Some stylistic elements of the documentary are a bit questionable. The dramatized Hill segments don't last beyond the first 30 minutes, making their inclusion a strange choice. While Elvis Costello has the pipes for Strayhorn's music, the fact that he added lyrics for "Bloodcount" -- a wrenching instrumental written from a dying Strayhorn's hospital bed -- seems a bit precocious, if not sacrilegious. And the documentary as a whole seems to center on the debate about whether Ellington manipulated his partner for his own artistic gain.

Nelson Harrison, a Pittsburgh trombonist and composer, believes Ellington revered Strayhorn and gave him credit whenever possible. "He knew what he had. Imagine the genius of Duke to hear this guy, not be intimidated and say, 'This is the guy that can help me be more of what I want to be,'" he says. "And he did whatever was necessary to take care of Strayhorn."
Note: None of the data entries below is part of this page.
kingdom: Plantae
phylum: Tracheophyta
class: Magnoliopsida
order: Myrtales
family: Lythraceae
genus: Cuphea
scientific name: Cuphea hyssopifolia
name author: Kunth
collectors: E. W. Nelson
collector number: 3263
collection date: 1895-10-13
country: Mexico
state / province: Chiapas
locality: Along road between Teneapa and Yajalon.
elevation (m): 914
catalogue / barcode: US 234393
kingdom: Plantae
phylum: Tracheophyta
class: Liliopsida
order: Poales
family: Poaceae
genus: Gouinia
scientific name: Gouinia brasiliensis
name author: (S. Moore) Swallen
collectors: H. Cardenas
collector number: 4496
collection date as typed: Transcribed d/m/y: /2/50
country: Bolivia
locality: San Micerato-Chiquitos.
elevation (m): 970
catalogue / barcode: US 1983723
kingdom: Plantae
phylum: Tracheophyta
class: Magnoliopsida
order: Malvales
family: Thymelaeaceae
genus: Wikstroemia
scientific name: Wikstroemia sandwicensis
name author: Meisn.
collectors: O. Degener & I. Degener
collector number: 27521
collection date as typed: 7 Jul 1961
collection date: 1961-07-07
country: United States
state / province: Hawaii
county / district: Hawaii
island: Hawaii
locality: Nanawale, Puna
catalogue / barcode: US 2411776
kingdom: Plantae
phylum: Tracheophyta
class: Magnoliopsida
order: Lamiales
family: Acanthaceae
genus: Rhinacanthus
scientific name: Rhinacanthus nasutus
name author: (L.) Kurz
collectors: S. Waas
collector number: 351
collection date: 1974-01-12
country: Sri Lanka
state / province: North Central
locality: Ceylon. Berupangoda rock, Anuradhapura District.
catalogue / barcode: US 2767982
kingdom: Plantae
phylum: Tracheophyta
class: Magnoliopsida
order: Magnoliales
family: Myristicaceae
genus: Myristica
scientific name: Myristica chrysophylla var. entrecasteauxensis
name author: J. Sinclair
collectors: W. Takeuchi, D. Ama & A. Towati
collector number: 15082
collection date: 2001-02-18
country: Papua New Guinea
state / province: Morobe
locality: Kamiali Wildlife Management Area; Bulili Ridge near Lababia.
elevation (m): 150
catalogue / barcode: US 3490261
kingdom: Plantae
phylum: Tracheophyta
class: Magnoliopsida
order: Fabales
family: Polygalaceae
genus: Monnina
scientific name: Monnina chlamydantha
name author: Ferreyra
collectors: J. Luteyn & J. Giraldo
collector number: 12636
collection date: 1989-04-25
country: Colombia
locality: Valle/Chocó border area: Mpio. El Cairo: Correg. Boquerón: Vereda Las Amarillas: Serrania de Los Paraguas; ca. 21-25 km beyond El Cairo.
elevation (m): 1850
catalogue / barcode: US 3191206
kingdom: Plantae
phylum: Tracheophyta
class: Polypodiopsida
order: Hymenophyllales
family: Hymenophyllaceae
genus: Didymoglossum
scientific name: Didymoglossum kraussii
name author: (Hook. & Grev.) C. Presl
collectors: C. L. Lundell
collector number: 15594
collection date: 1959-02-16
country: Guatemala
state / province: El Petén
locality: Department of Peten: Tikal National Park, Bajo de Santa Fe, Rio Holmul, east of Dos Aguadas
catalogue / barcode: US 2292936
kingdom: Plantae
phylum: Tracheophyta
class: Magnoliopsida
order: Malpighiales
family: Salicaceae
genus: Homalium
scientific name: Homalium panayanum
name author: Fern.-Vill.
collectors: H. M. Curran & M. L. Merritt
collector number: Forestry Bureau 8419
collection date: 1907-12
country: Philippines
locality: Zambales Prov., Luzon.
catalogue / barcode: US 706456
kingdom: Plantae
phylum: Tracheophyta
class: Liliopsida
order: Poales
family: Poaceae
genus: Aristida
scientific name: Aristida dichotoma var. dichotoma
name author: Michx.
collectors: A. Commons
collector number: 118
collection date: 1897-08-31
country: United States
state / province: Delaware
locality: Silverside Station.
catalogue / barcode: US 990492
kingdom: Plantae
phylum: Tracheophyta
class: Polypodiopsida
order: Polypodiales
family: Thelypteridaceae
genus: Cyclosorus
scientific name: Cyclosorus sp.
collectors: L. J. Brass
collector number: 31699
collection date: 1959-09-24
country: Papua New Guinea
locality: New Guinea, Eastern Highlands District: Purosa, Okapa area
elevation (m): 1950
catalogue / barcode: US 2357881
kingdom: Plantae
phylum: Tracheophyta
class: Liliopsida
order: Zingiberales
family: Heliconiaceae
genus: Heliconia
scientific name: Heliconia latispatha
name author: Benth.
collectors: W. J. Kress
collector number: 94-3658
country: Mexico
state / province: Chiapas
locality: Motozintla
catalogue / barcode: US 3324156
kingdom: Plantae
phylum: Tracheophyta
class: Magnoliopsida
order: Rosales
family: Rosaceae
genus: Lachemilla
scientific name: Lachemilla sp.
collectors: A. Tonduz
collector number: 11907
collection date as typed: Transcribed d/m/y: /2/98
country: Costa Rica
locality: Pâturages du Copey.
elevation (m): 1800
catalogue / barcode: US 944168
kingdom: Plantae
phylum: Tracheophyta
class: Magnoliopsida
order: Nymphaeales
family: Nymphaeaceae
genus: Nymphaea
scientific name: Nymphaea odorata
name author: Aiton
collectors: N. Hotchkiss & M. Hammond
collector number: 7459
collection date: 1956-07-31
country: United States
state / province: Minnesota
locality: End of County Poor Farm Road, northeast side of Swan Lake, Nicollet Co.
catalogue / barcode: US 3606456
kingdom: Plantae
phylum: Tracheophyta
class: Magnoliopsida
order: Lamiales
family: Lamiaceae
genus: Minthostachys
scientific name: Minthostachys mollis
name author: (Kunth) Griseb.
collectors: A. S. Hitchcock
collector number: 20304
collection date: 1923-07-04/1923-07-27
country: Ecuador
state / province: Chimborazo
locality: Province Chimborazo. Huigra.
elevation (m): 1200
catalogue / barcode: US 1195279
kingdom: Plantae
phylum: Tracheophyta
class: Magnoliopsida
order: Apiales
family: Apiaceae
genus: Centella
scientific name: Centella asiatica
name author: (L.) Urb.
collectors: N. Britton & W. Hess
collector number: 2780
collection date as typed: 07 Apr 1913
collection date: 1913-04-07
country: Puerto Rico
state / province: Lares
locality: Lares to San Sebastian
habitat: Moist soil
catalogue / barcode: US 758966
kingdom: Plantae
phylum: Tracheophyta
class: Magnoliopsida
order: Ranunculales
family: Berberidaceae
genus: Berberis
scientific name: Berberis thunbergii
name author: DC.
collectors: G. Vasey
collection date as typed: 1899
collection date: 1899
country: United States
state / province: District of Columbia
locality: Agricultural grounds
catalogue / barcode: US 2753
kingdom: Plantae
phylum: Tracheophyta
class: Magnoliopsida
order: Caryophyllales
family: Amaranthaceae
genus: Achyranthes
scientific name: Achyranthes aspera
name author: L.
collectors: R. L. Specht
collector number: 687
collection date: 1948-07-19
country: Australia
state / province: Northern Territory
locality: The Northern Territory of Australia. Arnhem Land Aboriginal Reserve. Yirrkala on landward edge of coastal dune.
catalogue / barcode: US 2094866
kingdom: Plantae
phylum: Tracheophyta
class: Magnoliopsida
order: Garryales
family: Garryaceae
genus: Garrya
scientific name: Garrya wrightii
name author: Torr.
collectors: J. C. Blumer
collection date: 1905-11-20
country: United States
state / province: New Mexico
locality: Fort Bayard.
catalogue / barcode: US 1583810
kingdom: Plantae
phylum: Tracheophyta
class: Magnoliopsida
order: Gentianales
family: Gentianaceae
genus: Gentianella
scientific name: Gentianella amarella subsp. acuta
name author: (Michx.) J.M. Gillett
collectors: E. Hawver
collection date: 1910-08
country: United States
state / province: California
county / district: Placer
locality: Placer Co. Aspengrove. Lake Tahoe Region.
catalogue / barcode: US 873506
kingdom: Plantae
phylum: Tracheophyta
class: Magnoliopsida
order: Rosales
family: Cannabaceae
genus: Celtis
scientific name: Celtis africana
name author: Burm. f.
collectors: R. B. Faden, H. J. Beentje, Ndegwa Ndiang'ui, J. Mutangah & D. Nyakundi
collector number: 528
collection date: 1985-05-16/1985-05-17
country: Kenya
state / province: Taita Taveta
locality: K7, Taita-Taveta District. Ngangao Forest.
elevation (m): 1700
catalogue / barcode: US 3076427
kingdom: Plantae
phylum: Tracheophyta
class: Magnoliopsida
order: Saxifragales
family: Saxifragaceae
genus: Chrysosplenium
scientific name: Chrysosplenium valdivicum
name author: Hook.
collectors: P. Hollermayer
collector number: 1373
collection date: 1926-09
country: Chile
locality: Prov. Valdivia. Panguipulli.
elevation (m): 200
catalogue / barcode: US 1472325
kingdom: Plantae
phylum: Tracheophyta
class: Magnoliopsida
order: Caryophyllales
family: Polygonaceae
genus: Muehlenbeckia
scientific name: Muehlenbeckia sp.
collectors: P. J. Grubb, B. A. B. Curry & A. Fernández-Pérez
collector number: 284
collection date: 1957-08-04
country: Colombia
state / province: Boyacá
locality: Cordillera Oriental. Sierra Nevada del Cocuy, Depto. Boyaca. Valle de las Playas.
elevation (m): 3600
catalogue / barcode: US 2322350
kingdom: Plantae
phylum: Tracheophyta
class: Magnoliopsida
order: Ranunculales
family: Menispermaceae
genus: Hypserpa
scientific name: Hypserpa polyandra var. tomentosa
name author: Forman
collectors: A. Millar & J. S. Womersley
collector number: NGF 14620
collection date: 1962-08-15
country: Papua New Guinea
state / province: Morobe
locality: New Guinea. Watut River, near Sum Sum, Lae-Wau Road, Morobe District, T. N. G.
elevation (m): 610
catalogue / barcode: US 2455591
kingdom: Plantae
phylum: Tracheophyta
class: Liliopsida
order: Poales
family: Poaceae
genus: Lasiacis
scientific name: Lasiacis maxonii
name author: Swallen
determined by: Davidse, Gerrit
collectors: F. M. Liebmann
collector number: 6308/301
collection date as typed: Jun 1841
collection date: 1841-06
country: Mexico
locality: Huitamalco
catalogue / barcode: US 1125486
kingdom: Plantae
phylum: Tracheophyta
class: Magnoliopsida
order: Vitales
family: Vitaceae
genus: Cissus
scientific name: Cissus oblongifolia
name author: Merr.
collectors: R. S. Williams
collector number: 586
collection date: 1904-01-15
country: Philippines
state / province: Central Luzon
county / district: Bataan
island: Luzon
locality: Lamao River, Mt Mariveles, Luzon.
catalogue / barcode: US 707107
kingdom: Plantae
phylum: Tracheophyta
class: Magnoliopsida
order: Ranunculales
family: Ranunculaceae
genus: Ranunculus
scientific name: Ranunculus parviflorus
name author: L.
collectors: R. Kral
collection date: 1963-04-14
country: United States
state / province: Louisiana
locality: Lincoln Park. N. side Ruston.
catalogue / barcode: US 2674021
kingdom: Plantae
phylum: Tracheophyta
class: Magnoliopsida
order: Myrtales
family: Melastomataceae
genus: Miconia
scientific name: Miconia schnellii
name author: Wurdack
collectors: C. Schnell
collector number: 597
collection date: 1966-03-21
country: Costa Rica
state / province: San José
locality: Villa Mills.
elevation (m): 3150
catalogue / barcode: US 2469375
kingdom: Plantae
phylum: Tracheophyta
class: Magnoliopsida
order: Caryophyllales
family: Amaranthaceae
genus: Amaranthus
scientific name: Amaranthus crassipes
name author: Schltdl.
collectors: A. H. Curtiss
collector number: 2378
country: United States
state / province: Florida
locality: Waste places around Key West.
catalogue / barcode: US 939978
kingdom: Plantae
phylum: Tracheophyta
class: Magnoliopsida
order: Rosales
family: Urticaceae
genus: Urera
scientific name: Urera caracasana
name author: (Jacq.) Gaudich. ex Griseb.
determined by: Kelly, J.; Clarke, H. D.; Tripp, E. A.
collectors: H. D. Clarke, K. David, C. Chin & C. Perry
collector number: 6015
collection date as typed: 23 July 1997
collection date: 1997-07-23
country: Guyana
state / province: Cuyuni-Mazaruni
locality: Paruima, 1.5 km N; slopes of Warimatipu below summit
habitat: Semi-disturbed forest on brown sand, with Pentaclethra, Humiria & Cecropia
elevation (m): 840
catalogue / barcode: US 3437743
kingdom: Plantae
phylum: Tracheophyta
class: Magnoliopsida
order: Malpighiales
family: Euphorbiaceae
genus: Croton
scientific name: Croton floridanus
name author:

Being a gay man in the era pre-dating both Stonewall and civil rights, Strayhorn had to keep his sexuality under wraps, and Lush Life discusses that as well. On one hand, it could be said that a song like "Something to Live For" expressed his feelings, albeit in more general terms. "He didn't just put notes on a piece of paper and divide them rhythmically and make them jump around. There was purpose in his tunes," says trumpeter Chuck Austin, who has played with Opie in the band Opek.

While this may be true, Harrison worries that for too many people, such surrounding issues as Strayhorn's sexuality might overshadow the composer's true legacy. "Leonard Bernstein was gay too, but they don't focus on that," says Harrison. "They talk about his music. But they want to talk about Strayhorn's lifestyle instead of his music. We could be talking about Strayhorn's music for the next 200 years if you really want to get into it."

Billy Strayhorn: Lush Life airs at 10 p.m., Tue., Feb. 6 on PBS.